Thursday, April 27, 2006

Dude, Where’s the 1.5 Billion?
Joe El Rady

California’s April income tax collections have already exceeded expectations by $1.5 billion. (Looks like our favorite Austrian is breathing a sigh of relief—he’s thinking maybe he won’t get his sausage cooked in the next election after all.)

As you know, in Sacramento, opinions are like assholes—everybody has one. So enjoy the good news while it lasts, because next month the wrangling over how to spend this money will begin. In fact, Assembly Republican leader George Plescia of San Diego already chimed in with: “It's a lot easier dealing with budget issues when you’re talking about where to spend, not where to cut.” Without commenting on the searing profundity of this statement, I would like to highlight diction: “spend.”

Before we grab our sunglasses and tote bags and embark on a shopping spree, let’s examine some intelligent uses for our tidy fiscal windfall. First, most obviously, and most intelligently (which is why you probably will not hear it mentioned much in Sacramento) we could use this money to pay down some of our state’s debts. In fact, this should be our first priority.

Actually, to their credit, a good number of Republican lawmakers are calling on Schwarzenegger to use some of the additional revenue to pay debt—specifically, the ongoing $5 billion gap between spending obligations and revenue.

Should the pols commit the grave error of not using this money to repay debt, then they should at least invest in our state’s future planning. Some ideas:
1. Contribute it to an interest bearing emergency and disaster fund. (San Francisco faces a 60% chance of 7.0 or stronger earthquake within the next thirty years. Such an earthquake would likely destroy the city, which would cost $300 Billion to rebuild.)
2. Build a better, more secure auxiliary water supply in San Francisco. The lack of an auxiliary water system allowed the fires sparked from the great earthquake to destroy the city in 1906. By contrast, a fireboat saved the Marina from destruction by fire during the Loma Prieta earthquake in 1989. Currently, the city has 2 fireboats, several more, with the addition of an auxiliary water supply would help save SF during the next earthquake.
3. Increase the size of the state police. Our cashed strapped federal government does not have the resources to protect our critical infrastructure from terrorist attack. Furthermore, Los Angeles has a police shortage. The mobility of state police officers due to their jurisdiction over the whole state can help to solve many of these problems.
4. Accelerate the earthquake retrofit of our state’s critical infrastructure, including bridges and freeways. CalTrans is doing a marvelous job at this, but more resources could get it done faster.
5. Create a reserve budget to pay lawsuits. Several large lawsuits, including the one against the prison system and its provision of healthcare, threaten the state.

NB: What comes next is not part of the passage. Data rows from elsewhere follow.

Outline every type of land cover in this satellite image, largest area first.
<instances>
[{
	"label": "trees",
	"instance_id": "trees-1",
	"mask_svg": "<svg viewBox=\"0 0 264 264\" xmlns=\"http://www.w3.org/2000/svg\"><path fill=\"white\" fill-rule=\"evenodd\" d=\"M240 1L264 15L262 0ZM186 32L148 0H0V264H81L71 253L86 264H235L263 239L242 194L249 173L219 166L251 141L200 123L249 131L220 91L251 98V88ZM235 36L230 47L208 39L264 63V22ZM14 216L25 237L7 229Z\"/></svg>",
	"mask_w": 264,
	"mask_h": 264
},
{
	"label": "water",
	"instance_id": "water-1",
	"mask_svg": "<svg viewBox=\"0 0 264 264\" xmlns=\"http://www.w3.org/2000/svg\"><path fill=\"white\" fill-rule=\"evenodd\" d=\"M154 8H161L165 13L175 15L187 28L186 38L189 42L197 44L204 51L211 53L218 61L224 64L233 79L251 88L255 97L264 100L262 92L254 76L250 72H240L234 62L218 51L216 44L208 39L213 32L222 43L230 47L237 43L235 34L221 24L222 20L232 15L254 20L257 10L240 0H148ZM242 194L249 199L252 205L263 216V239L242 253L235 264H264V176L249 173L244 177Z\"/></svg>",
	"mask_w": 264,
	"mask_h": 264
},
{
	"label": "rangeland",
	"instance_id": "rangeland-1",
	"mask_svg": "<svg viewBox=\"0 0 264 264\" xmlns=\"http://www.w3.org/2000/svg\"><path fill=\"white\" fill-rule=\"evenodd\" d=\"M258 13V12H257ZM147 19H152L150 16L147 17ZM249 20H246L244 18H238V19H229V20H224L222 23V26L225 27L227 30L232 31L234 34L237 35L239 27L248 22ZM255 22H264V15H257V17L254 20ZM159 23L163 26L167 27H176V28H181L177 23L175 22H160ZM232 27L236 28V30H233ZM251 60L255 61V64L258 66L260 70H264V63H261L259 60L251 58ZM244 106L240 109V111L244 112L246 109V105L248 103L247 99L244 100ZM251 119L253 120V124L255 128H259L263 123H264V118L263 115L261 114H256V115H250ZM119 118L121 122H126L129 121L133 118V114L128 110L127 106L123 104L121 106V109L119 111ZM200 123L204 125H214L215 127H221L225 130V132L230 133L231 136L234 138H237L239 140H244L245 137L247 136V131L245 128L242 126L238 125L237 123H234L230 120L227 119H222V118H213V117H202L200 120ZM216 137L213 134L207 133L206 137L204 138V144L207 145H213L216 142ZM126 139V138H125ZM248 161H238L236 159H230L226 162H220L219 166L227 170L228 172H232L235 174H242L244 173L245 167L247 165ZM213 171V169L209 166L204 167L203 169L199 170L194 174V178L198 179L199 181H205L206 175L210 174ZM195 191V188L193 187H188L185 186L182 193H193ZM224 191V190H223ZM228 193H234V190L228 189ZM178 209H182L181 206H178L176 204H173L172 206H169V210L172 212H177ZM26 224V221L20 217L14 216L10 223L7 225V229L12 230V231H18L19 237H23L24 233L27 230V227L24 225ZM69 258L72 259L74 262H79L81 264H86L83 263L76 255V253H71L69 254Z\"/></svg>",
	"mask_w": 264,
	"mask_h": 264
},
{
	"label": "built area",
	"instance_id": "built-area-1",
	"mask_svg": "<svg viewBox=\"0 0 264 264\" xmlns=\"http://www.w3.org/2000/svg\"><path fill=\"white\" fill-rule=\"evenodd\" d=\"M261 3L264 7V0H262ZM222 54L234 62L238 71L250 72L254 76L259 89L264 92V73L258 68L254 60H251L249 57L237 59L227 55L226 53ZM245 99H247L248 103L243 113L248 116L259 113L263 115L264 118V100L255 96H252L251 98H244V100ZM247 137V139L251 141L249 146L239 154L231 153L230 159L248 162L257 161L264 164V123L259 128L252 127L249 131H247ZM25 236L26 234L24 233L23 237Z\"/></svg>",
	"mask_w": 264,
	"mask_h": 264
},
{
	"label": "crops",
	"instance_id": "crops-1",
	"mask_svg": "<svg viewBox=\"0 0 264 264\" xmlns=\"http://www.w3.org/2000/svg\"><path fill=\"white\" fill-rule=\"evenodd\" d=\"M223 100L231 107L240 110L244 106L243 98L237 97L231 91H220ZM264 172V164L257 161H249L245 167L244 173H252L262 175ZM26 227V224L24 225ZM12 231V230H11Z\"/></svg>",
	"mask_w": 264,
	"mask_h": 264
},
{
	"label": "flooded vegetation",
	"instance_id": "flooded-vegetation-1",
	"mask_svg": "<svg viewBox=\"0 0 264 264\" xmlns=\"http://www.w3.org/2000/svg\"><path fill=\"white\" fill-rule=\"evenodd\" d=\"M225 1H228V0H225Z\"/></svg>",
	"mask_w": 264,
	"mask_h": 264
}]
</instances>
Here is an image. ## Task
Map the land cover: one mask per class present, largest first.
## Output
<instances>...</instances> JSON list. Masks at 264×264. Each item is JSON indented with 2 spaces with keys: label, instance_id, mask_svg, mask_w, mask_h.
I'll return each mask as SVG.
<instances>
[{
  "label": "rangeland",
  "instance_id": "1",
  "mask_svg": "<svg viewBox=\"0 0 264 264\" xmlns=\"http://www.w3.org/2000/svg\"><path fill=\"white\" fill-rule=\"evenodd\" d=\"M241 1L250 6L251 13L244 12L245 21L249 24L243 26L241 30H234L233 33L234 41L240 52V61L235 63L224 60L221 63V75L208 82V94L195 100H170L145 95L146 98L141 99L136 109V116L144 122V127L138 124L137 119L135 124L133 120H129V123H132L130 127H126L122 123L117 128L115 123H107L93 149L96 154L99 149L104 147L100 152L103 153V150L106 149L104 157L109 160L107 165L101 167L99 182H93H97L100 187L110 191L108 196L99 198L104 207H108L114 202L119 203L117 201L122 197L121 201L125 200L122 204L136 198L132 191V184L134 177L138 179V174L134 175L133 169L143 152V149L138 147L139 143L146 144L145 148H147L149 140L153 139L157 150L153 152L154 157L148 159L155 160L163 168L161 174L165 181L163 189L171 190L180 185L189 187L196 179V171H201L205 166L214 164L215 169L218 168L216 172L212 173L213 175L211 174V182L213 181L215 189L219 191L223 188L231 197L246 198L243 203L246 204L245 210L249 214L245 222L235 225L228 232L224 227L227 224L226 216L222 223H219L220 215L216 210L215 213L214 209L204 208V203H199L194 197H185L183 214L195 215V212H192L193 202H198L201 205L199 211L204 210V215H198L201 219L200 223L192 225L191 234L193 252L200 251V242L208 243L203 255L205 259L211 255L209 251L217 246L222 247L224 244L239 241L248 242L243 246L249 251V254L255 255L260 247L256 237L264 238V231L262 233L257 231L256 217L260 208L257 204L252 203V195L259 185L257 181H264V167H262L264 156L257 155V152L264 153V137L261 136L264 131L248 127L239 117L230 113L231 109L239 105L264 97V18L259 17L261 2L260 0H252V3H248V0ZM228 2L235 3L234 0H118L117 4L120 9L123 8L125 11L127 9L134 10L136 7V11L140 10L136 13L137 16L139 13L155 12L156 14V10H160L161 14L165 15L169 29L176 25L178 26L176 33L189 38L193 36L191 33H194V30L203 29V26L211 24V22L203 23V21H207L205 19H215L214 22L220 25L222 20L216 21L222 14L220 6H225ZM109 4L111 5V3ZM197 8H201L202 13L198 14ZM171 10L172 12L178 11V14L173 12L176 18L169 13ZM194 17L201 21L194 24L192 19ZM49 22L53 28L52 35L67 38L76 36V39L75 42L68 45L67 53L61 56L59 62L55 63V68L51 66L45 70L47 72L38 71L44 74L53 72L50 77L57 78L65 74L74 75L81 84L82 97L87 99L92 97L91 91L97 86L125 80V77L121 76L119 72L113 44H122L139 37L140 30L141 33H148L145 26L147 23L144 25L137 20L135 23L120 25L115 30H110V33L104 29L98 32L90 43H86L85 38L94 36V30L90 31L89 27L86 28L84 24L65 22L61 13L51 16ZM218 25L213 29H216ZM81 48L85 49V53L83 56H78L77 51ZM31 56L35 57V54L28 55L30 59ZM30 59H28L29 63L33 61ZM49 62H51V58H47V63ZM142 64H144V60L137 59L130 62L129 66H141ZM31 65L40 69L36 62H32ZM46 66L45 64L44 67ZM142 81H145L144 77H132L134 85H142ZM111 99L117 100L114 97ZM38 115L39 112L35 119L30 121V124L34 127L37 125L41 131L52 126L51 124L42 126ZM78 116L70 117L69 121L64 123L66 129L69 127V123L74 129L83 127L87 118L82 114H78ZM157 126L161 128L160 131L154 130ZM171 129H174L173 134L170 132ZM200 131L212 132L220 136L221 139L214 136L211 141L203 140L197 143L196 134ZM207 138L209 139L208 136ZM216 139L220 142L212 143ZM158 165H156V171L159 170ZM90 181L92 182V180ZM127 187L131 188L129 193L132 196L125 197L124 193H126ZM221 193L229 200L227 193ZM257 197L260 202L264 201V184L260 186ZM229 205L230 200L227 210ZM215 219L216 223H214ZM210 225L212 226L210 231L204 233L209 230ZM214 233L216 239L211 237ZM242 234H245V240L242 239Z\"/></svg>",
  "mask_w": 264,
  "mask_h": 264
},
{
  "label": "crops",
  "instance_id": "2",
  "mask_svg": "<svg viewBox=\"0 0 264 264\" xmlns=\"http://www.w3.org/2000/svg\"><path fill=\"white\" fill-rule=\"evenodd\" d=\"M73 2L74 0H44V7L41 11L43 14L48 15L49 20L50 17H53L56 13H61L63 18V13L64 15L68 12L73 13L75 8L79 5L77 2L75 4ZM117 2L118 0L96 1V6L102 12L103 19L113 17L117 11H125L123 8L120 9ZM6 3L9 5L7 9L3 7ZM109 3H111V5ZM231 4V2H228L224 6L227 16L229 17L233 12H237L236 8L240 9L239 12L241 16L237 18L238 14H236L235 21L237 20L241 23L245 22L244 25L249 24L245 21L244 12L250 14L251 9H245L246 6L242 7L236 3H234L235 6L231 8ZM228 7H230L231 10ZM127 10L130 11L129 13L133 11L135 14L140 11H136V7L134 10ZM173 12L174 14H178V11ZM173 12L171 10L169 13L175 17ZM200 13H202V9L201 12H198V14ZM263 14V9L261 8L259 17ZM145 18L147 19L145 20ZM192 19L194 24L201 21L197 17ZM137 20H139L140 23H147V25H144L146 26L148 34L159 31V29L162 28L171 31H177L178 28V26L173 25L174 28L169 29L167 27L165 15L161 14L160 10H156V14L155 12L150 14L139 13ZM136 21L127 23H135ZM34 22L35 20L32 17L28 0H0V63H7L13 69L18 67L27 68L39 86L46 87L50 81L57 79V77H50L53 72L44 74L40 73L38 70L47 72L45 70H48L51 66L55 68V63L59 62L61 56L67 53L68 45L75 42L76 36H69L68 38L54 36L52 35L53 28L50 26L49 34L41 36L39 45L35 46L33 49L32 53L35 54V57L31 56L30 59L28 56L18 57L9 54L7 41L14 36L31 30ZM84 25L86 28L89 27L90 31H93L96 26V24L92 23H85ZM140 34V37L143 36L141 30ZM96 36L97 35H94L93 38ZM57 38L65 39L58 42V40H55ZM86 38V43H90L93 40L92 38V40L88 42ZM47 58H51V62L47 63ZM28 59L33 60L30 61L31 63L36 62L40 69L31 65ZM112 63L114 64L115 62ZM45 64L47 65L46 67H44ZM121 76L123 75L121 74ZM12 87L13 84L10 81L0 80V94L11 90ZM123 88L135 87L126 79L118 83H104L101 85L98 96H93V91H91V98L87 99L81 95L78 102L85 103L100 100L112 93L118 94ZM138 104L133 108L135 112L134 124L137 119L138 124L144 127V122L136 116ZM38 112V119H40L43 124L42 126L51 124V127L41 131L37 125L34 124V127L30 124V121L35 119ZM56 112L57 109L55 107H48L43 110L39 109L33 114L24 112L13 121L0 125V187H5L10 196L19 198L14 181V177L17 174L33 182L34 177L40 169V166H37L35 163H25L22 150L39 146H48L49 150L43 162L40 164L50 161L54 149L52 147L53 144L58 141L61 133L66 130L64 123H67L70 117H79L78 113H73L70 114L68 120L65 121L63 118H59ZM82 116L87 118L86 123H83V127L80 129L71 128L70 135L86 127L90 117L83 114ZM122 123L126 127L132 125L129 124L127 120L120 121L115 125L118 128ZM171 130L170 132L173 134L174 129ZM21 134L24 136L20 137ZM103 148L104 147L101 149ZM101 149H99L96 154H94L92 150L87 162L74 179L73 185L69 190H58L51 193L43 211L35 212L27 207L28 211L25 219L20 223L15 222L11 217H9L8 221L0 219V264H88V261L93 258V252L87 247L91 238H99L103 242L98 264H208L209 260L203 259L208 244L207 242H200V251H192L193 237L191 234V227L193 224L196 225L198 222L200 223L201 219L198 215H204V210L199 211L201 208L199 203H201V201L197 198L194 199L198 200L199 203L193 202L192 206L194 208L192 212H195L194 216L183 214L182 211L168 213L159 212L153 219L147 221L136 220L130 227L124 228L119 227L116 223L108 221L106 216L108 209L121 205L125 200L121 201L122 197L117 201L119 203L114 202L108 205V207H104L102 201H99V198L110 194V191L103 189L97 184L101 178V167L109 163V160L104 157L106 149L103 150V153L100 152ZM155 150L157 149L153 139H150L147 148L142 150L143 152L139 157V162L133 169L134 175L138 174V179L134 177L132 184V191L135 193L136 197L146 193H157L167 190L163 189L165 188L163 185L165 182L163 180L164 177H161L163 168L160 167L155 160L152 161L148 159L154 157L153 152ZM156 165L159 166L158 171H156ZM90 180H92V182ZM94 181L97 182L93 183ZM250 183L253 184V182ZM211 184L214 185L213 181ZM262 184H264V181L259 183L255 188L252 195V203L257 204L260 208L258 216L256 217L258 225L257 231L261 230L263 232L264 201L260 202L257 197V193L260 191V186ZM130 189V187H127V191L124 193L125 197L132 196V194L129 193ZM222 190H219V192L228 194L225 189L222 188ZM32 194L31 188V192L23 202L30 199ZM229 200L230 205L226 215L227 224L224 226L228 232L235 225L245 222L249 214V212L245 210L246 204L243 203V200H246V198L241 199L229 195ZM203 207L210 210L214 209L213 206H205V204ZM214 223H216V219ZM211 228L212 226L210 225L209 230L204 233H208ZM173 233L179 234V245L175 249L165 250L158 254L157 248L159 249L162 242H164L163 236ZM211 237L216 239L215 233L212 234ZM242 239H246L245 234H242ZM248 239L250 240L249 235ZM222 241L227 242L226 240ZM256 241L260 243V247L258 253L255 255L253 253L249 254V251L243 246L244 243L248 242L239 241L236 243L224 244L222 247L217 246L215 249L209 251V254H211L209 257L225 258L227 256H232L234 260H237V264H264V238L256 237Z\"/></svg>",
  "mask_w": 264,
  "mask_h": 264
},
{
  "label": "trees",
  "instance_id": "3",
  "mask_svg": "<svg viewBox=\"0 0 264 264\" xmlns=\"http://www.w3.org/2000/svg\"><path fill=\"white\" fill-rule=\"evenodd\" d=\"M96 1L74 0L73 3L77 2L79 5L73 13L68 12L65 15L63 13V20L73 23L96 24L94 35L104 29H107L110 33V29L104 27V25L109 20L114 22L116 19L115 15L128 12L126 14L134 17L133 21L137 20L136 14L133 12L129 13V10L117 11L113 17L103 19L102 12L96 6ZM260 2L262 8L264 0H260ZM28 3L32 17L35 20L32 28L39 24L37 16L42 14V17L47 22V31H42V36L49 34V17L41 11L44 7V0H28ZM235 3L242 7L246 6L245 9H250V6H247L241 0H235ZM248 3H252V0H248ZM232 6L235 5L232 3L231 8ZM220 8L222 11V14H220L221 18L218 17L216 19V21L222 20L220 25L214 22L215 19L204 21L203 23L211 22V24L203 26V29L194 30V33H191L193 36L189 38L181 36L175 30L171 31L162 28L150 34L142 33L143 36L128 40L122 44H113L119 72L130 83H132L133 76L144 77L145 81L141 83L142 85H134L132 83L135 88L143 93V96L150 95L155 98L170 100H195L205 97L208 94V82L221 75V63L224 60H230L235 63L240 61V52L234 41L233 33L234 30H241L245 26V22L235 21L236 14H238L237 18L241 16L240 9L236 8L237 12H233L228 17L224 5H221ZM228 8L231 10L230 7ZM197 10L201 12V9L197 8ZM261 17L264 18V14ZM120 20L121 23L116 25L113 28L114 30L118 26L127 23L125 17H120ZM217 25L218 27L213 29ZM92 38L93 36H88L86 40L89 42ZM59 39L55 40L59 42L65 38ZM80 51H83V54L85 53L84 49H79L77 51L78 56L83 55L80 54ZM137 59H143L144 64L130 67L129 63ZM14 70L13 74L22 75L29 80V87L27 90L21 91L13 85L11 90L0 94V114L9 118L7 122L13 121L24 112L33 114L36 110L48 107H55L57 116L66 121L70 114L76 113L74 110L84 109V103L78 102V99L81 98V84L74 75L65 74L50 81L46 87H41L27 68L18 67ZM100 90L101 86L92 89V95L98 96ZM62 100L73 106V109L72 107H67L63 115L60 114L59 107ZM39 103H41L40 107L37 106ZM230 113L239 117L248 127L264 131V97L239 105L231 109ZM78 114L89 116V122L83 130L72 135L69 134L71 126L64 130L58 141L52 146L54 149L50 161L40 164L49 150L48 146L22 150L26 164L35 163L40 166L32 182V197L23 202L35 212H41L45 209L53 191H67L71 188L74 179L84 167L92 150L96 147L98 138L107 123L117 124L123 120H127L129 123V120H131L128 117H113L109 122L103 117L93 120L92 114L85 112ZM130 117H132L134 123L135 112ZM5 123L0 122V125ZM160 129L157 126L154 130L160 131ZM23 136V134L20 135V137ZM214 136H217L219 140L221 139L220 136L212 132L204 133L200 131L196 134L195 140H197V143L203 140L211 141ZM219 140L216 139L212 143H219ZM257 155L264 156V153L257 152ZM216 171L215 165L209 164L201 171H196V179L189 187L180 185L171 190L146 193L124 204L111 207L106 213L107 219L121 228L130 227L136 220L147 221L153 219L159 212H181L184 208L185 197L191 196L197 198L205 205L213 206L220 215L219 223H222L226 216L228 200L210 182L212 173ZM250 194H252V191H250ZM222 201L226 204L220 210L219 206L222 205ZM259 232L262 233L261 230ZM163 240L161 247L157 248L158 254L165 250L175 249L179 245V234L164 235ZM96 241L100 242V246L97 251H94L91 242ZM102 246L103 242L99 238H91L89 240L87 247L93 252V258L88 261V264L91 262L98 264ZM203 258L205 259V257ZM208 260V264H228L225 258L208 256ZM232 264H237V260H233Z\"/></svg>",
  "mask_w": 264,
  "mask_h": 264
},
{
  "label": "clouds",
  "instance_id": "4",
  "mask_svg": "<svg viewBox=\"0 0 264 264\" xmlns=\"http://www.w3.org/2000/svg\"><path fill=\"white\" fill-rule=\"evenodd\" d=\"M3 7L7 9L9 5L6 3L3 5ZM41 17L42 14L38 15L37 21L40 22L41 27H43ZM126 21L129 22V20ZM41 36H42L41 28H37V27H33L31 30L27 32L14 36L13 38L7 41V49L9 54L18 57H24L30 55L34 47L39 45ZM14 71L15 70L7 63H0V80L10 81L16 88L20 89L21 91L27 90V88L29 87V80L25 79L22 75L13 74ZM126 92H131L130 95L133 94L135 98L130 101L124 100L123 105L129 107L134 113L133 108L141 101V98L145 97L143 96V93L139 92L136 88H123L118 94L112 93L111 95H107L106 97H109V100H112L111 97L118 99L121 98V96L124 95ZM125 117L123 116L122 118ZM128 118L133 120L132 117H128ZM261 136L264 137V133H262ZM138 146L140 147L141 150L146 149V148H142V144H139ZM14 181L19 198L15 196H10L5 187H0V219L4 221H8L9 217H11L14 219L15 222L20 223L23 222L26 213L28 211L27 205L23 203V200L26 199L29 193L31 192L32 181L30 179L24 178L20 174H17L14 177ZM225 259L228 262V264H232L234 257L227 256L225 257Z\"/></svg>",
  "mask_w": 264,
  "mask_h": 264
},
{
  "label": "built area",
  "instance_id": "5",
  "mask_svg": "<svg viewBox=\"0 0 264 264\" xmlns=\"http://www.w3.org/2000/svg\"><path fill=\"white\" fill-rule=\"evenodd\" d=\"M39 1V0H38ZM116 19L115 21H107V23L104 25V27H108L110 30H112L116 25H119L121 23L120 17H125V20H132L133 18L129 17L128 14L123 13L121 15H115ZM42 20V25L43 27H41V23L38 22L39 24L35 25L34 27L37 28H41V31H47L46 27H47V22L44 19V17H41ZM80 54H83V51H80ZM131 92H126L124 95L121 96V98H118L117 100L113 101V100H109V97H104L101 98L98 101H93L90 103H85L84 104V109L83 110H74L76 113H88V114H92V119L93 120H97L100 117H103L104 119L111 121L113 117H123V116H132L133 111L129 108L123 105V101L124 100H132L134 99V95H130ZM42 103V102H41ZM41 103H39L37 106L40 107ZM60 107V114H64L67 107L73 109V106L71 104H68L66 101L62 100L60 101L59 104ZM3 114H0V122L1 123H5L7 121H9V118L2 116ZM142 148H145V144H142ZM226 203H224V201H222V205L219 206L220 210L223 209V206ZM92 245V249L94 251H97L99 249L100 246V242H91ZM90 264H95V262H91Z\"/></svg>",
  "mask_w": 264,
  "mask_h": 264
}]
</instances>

Finally, a note on the unexpected revenue. Without an increase in tax rates, increases in tax revenue occur because of economic expansion. People make more money, and thus, have more taxable income. This comprises the perfect opportunity to raise taxes. Clearly, no politician wants to raise taxes in an election year; however, our state’s fiscal crisis demands that we seek not only more debt financing and re-financing with creative use of municipal bonds and their term structures but also higher revenue. In a period of economic expansion, higher taxes actually soften the economy’s inevitable recession landing by managing inflation and regulating interest rates.